Work to complete:
Transcribe word for word the lines below from the line with "Europa mit dem Ausrufungszeichen" through the line with "George Grosz in Paris", ends included.

Given records:
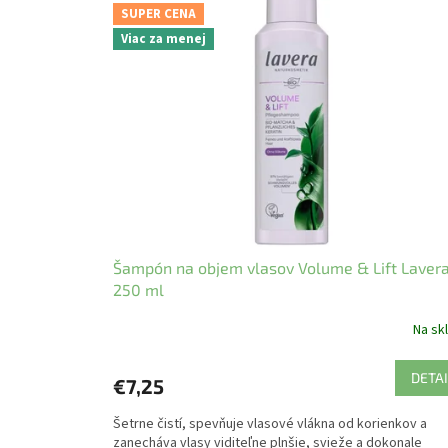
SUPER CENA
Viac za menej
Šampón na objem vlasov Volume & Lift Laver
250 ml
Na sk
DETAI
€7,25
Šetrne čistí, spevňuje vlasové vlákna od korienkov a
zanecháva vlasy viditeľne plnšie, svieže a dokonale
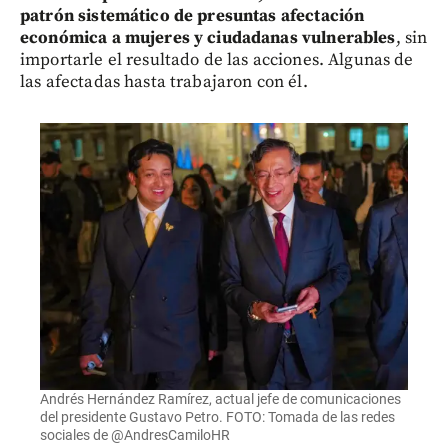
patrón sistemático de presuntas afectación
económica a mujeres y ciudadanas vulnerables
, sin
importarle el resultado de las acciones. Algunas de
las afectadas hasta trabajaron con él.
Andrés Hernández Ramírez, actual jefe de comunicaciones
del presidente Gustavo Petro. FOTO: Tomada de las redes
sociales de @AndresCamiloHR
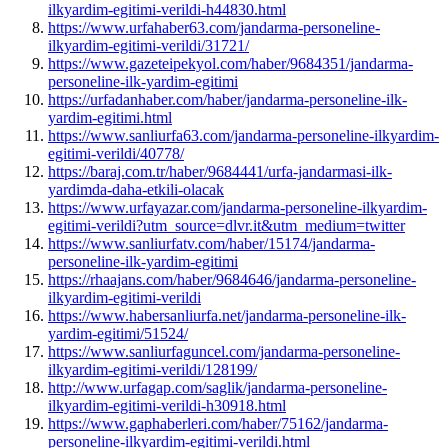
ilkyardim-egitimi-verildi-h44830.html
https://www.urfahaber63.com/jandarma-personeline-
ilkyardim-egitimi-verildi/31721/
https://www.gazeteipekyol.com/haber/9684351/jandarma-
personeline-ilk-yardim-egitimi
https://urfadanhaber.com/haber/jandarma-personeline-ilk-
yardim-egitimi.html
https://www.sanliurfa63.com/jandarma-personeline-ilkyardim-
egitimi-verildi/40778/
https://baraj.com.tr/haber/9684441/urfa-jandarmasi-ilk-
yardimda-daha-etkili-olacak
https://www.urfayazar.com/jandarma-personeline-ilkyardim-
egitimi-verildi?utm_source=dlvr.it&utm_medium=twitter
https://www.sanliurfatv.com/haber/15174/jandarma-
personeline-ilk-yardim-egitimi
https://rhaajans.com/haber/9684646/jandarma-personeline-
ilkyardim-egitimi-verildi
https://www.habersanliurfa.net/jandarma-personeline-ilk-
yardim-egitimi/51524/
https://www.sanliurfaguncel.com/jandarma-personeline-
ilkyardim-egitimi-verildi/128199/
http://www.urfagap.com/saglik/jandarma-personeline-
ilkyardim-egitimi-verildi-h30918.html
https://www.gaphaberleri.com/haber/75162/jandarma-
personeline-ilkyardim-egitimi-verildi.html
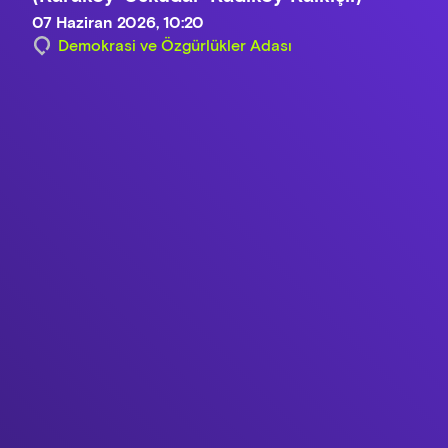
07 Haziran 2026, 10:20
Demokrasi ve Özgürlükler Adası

---

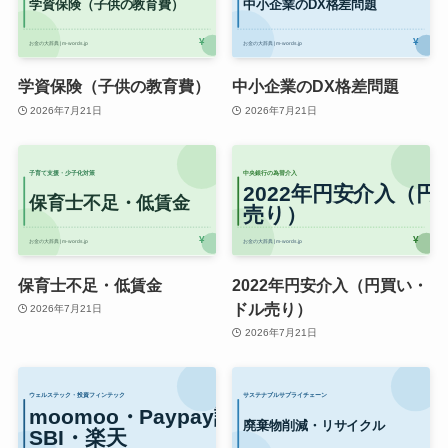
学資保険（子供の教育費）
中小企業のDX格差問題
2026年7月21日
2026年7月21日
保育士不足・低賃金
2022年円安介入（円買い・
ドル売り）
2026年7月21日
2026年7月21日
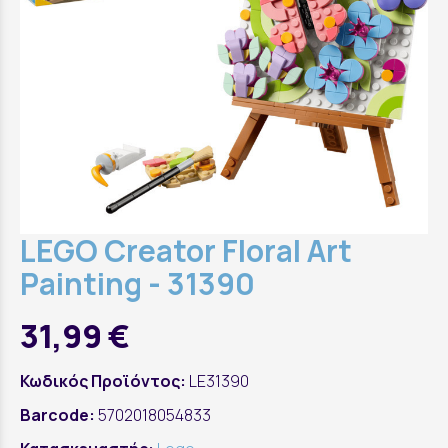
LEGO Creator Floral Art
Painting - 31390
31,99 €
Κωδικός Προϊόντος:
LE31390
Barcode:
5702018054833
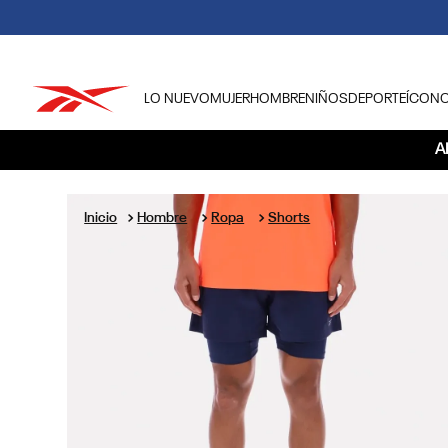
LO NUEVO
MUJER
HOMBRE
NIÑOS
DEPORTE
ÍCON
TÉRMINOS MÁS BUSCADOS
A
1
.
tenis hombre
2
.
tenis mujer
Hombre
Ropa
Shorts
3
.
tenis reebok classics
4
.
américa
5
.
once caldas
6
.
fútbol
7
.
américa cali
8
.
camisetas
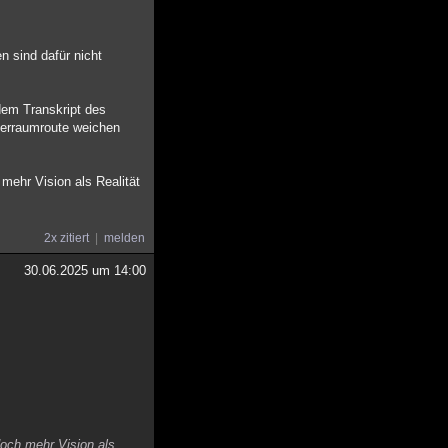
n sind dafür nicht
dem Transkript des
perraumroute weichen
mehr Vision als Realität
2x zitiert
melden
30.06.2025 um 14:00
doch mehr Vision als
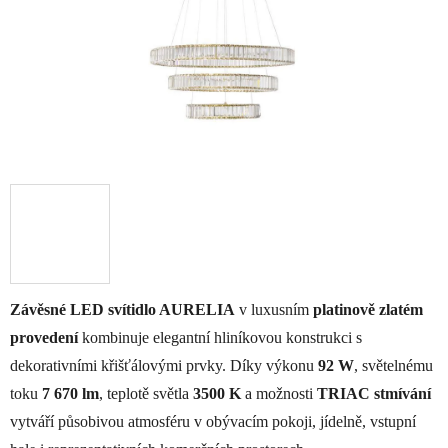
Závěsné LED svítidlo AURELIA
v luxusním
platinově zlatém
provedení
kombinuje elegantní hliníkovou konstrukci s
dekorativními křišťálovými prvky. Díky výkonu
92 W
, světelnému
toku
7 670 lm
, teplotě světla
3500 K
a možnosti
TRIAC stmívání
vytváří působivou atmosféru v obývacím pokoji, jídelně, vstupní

...

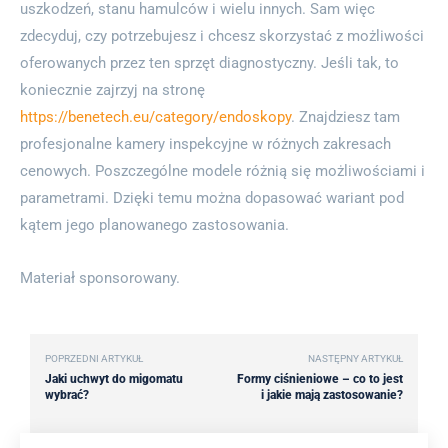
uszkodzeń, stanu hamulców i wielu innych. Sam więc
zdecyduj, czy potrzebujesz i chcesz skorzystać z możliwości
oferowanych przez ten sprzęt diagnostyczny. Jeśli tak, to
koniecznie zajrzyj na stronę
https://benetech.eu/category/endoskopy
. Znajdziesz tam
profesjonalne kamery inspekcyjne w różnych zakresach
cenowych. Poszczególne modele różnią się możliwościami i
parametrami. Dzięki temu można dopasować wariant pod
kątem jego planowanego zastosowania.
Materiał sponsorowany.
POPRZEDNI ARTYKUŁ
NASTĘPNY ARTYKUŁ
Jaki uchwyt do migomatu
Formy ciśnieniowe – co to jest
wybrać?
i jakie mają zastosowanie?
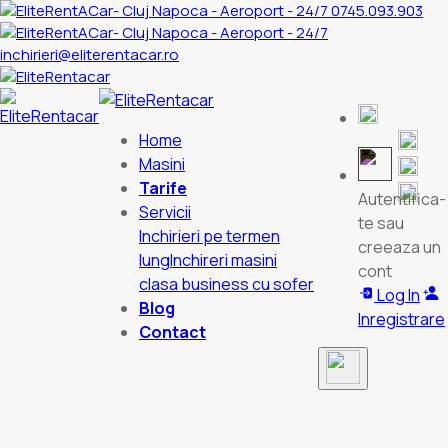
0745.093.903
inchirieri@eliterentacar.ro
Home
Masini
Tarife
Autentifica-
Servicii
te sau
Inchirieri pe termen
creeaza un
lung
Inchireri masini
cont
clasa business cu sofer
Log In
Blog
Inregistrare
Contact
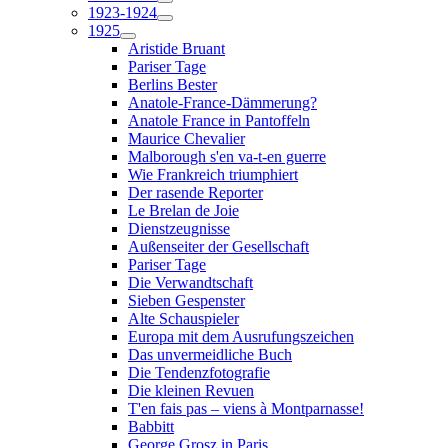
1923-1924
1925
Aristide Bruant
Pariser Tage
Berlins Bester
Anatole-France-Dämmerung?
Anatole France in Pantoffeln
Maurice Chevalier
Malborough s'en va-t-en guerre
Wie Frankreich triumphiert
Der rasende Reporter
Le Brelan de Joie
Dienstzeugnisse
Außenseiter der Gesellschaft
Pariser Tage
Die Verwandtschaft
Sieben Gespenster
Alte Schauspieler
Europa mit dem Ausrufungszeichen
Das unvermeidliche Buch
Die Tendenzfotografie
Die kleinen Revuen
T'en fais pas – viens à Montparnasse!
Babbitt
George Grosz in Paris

Response area:
Europa mit dem Ausrufungszeichen
Das unvermeidliche Buch
Die Tendenzfotografie
Die kleinen Revuen
T'en fais pas – viens à Montparnasse!
Babbitt
George Grosz in Paris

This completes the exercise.